I just got a call from a reporter for the (Berkeley) campus Daily Californian, asking what it is like to contribute to MO. She had evidently spoken to Anton earlier, that may have been in person. I answered what little she seemed to want to know about. I suggested she find a tame undergraduate math major and watch as a random question was posted, I'm not convinced she will do that...It should not be difficult to post a link to the eventual article in some thread here.
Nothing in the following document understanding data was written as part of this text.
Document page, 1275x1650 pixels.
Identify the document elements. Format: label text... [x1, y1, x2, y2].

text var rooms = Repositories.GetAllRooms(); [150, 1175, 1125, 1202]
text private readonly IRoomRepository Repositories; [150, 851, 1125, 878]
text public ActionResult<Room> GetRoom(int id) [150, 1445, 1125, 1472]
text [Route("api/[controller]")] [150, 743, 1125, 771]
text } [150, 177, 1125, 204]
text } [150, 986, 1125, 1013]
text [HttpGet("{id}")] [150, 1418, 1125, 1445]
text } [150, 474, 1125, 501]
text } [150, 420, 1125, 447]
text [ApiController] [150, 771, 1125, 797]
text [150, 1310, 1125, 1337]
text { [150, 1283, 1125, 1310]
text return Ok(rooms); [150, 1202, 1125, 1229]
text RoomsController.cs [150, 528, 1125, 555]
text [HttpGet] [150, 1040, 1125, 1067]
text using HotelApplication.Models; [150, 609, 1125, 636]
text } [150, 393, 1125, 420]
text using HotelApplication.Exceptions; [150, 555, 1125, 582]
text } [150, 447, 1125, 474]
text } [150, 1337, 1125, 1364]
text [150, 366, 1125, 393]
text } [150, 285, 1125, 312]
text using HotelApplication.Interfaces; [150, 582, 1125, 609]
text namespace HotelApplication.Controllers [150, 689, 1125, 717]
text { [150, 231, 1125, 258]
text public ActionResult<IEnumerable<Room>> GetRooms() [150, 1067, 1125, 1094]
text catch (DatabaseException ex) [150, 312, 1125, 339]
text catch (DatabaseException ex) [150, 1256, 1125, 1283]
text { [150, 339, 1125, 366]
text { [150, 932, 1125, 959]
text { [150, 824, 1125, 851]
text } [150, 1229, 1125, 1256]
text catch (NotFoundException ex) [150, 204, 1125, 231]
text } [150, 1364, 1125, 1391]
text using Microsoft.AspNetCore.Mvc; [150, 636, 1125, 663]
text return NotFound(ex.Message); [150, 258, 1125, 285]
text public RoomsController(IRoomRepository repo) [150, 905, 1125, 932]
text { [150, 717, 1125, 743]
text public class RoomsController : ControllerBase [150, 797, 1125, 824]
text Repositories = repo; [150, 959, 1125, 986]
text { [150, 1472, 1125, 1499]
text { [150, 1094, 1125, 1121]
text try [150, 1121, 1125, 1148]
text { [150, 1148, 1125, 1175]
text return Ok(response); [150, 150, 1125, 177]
I forgot the good bit. When I asked why me, she indicated that everybody else was off doing something in India.

I feel so special.

She asked about you, I told her you were too important to bother.

Also Felipe Voloch.

Felipe, if your fingers can reach the keypad of the iPod again in your current weakened state, I wound up asking whether there were any instances of a polynomial in only one variable, integer coefficient and degree at least two, that has been proved to represent infinitely many primes. Gerry thought not. What do you think? Note that, from Victor's comment, primes $x^3 + y^3$ are in fact $3 k^2 - 3 k + 1 $ which is why the question came to mind.
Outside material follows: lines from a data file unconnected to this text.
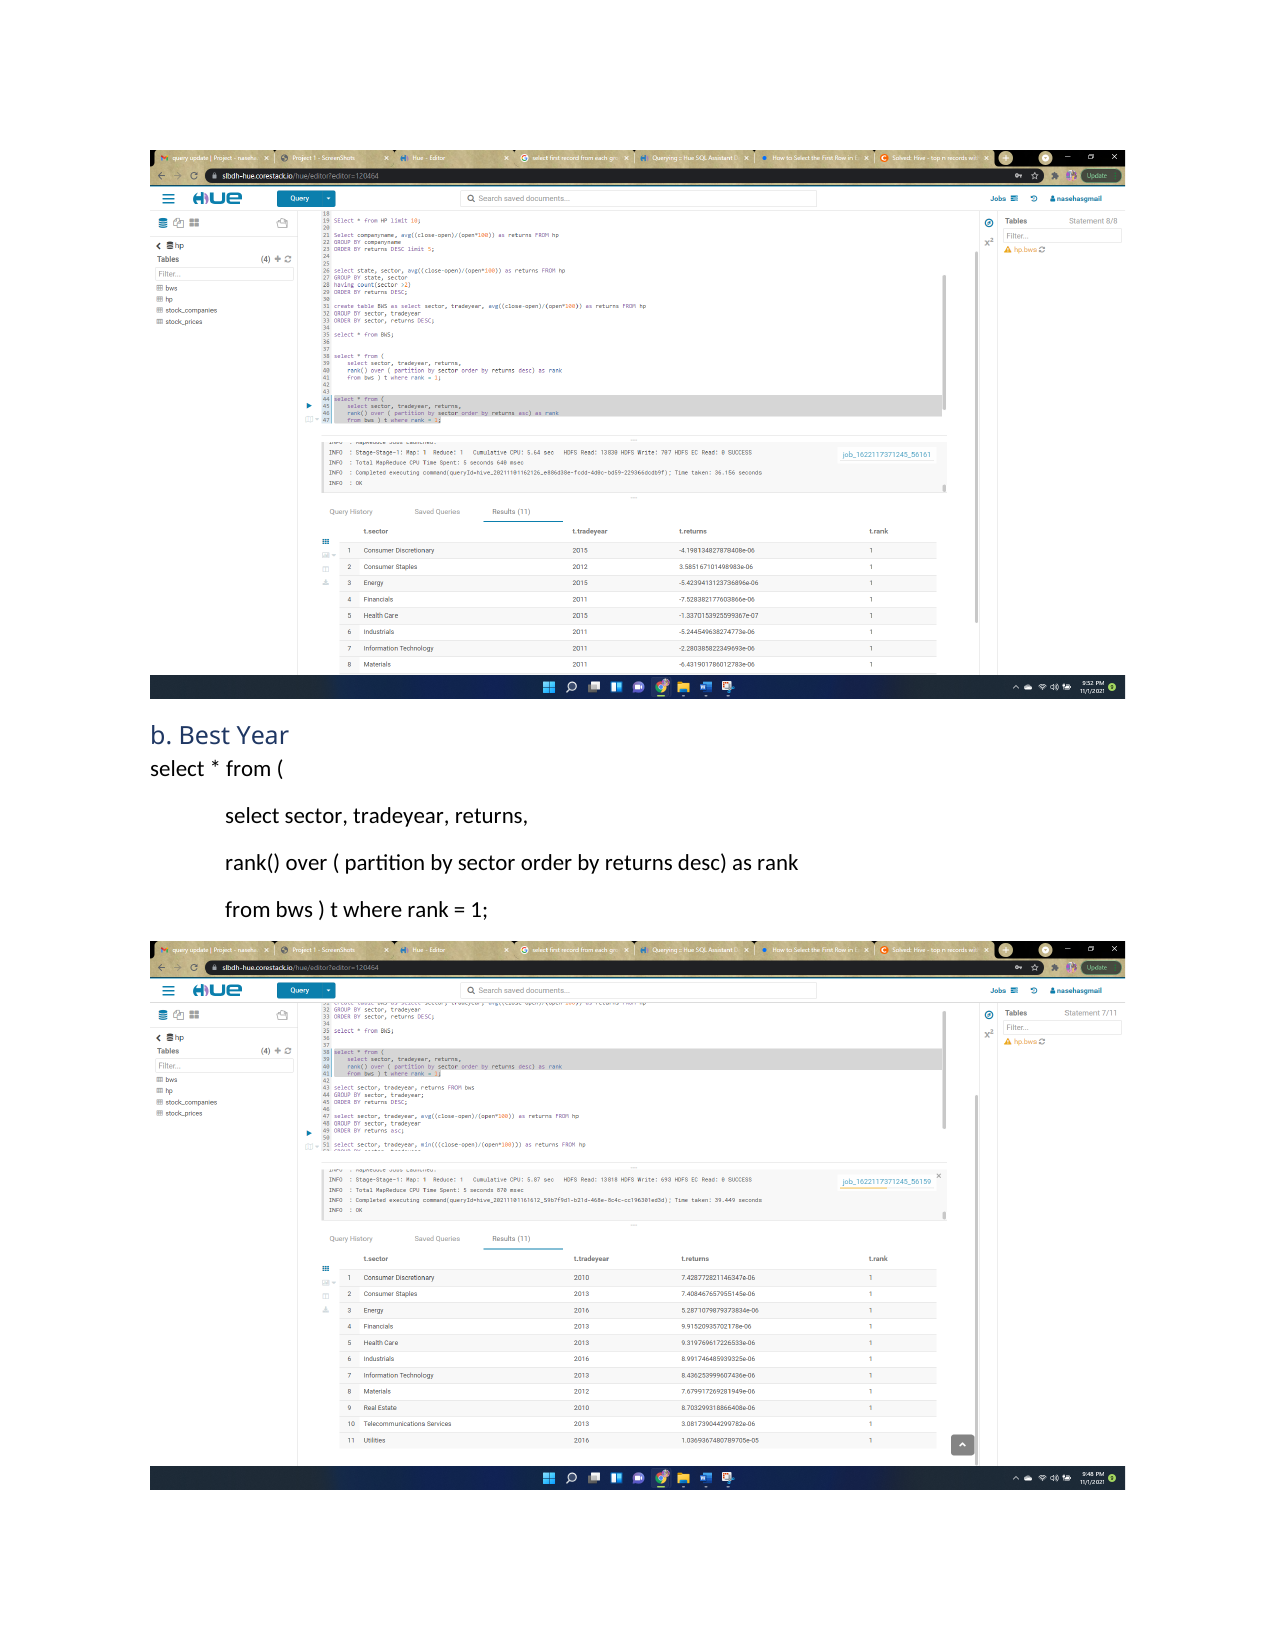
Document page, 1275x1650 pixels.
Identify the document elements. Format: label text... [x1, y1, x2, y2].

picture [150, 150, 1125, 699]
subtitle b. Best Year [150, 717, 1125, 751]
text rank() over ( partition by sector order by returns desc) as rank [150, 848, 1125, 876]
picture [150, 941, 1125, 1490]
text select sector, tradeyear, returns, [150, 801, 1125, 829]
text select * from ( [150, 754, 1125, 782]
text from bws ) t where rank = 1; [150, 895, 1125, 923]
The dollar signs don't seem to do anything here. We are powerless, adrift at sea.

Thanks, Kevin. That is exactly the situation I would have guessed. But I suspect the only discussion I have ever seen is of x^2 + 1 and I do not remember where I saw that off MO, other than places mentioned on MO for that purpose (OEIS), nothing on paper.

Thanks, Felipe. That page had a link to Schinzel's Hypothesis H, which is not so much an ointment for the relief of itching in the posterior regions as it is a conjecture on the representation of primes by polynomials. The only answer given to my farcical consecutive numbers question was a demonstration that H implies the easier part of my question, posted by Powerpuff, who came back on August 2 and commented that H also implies my strongest conjecture,
http://mathoverflow.net/questions/23943/

Now I'm glad I checked.

I see, Powerpuff did register as I asked, number 8078.
Could somebody please merge the Powerpuff accounts 8078 and 8063 ?

Nice article. I like the last quote: "MathOverflow is meant to be a little corner of the Internet for professional mathematicians."

For a short, rapidly written article, it seems quite good to me. +5 for not using using either "geek" or "whiz".